— SHORT TASK —
Rewrite every line of the material with "country" changed to "nation" and nothing else altered. Leave out the pictures.

— MATERIAL FOR THE TASK —

---

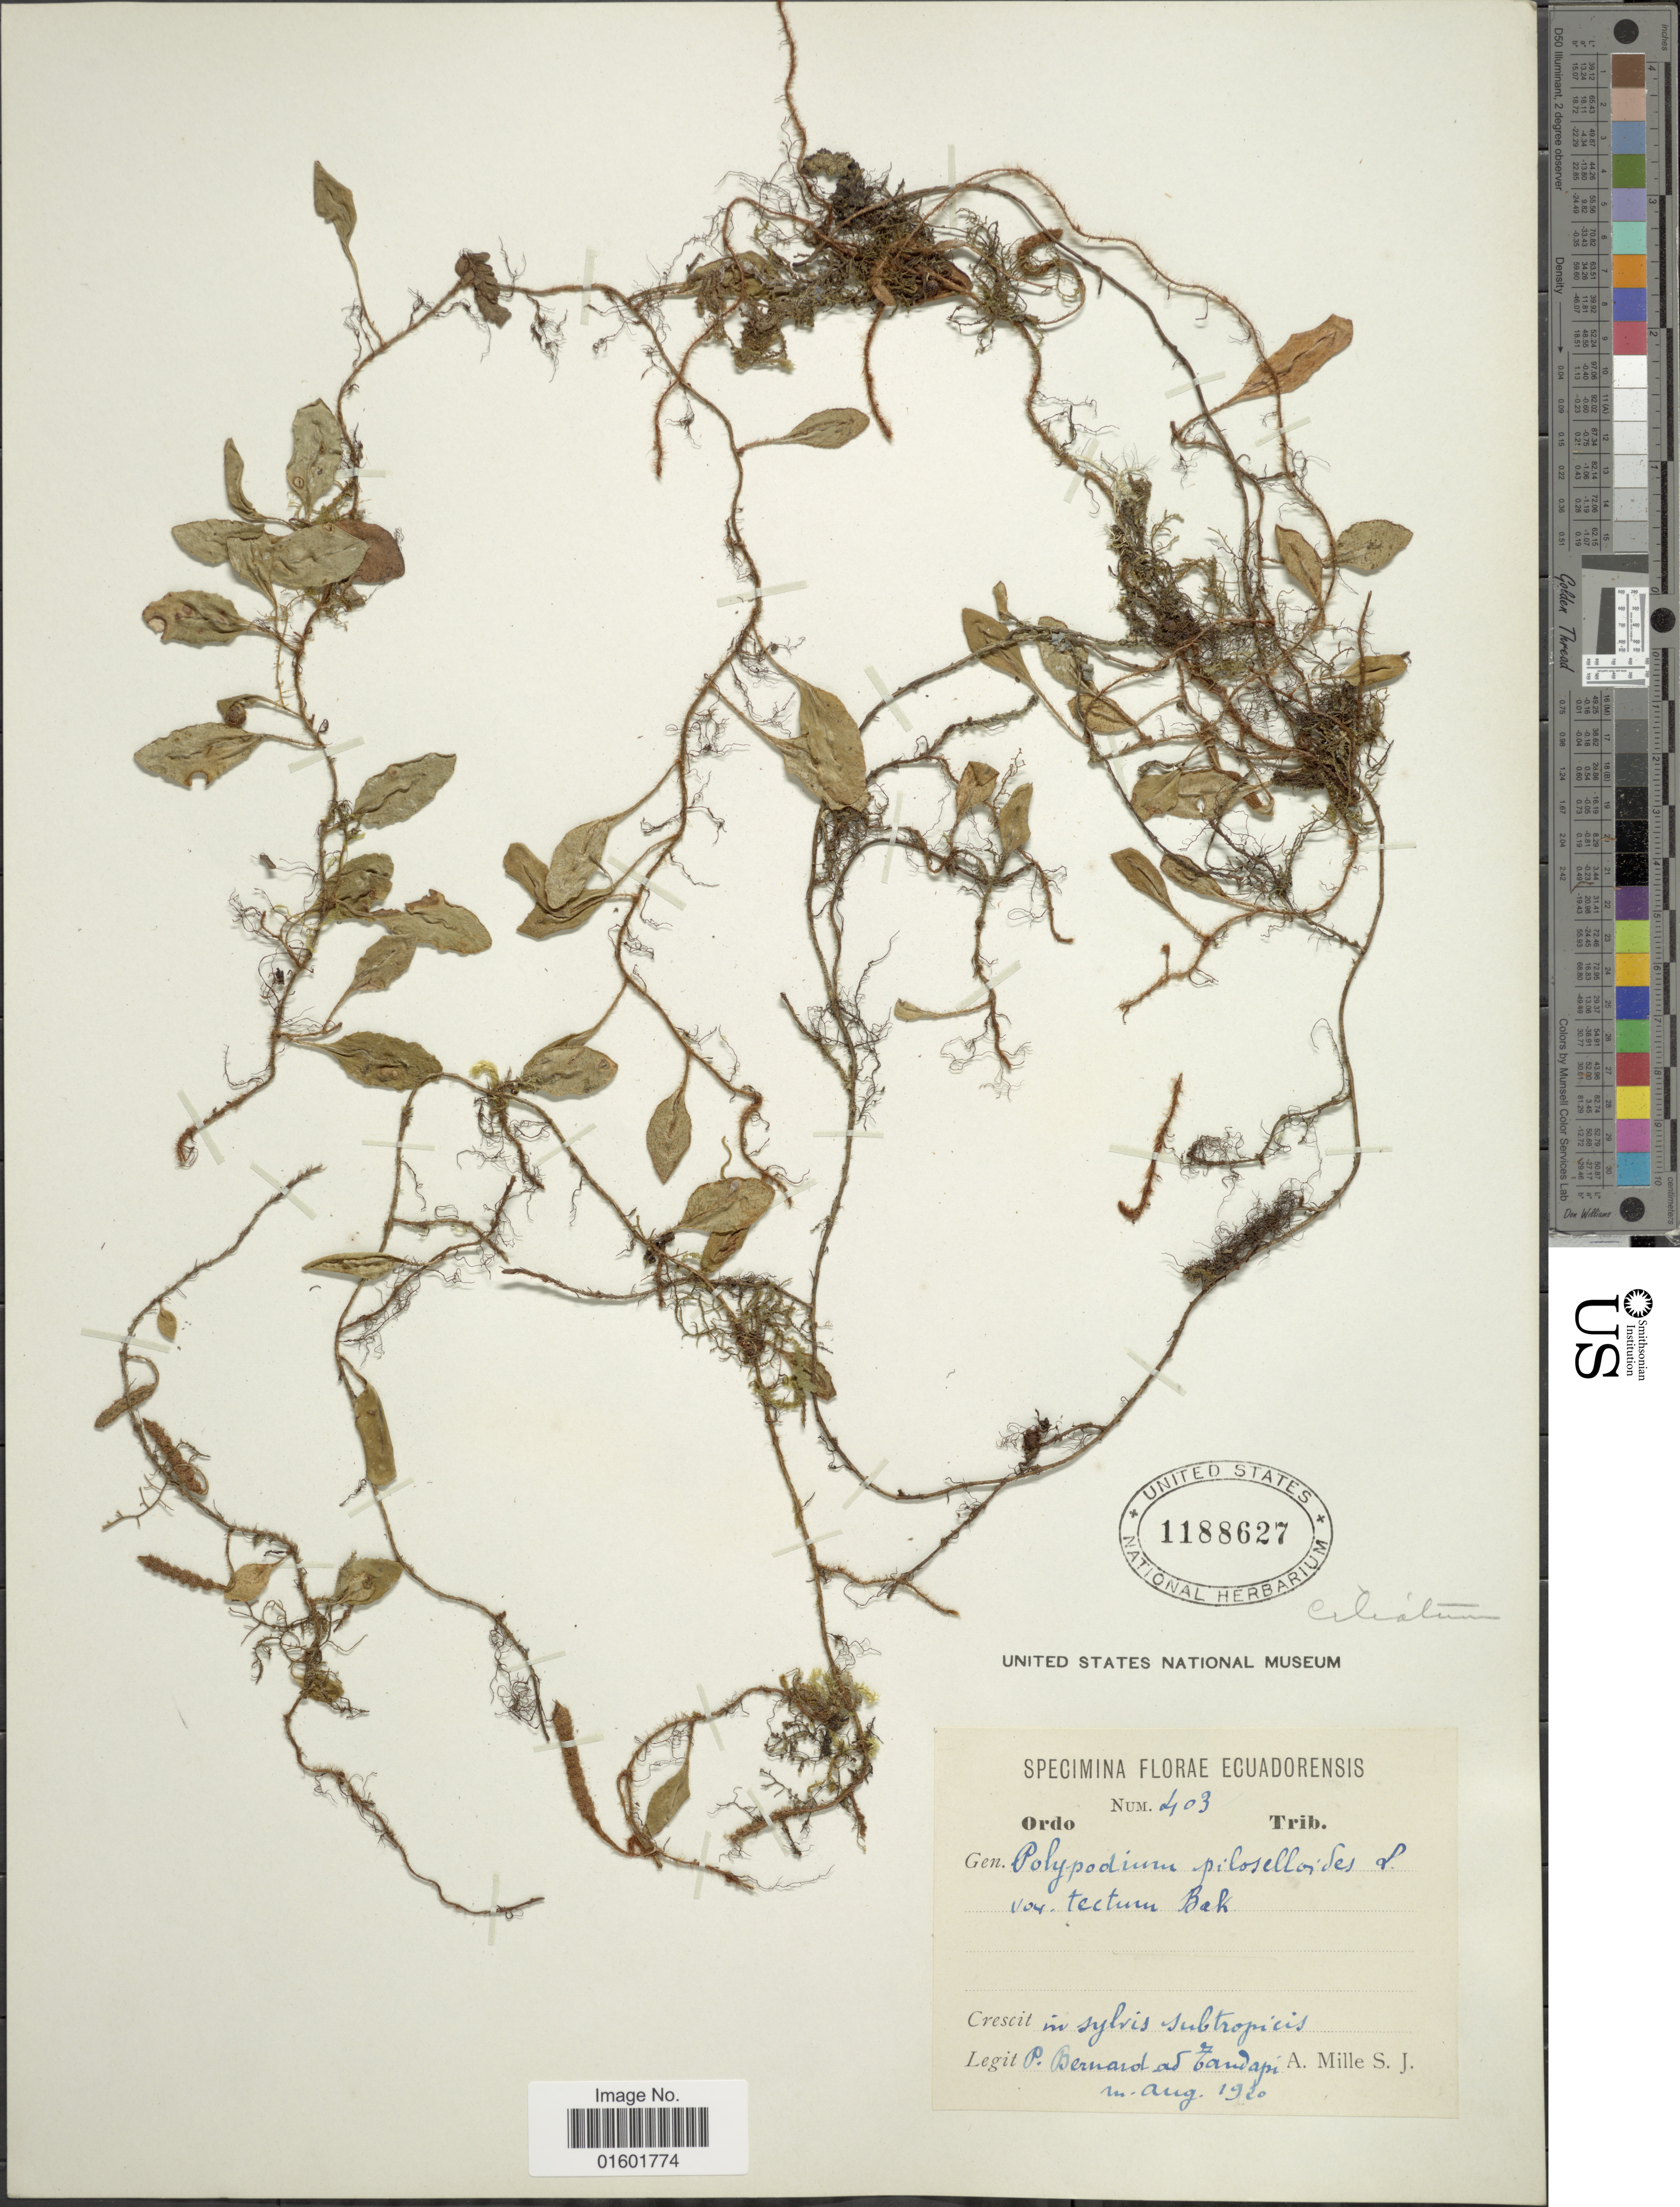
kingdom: Plantae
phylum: Tracheophyta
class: Polypodiopsida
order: Polypodiales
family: Polypodiaceae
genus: Microgramma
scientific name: Microgramma reptans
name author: (Cav.) A.R. Sm.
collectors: P. Bernard, Tandapi & A. Mille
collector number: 403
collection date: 1920-08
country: Ecuador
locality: Crecit in sylvis sub tropical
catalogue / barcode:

---

— WRITTEN REPLY —
kingdom: Plantae
phylum: Tracheophyta
class: Polypodiopsida
order: Polypodiales
family: Polypodiaceae
genus: Microgramma
scientific name: Microgramma reptans
name author: (Cav.) A.R. Sm.
collectors: P. Bernard, Tandapi & A. Mille
collector number: 403
collection date: 1920-08
nation: Ecuador
locality: Crecit in sylvis sub tropical
catalogue / barcode:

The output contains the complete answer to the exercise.